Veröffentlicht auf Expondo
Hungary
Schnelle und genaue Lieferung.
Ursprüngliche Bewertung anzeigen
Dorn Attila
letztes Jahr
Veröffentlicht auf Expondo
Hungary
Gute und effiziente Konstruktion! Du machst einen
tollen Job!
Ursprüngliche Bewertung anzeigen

══════════

◆ WHAT YOU ARE ASKED TO DO ◆
All of the records above are to be repeated exactly.

◆ EXERCISE SOLUTION ◆
Veröffentlicht auf Expondo
Hungary
Schnelle und genaue Lieferung.
Ursprüngliche Bewertung anzeigen
Dorn Attila
letztes Jahr
Veröffentlicht auf Expondo
Hungary
Gute und effiziente Konstruktion! Du machst einen
tollen Job!
Ursprüngliche Bewertung anzeigen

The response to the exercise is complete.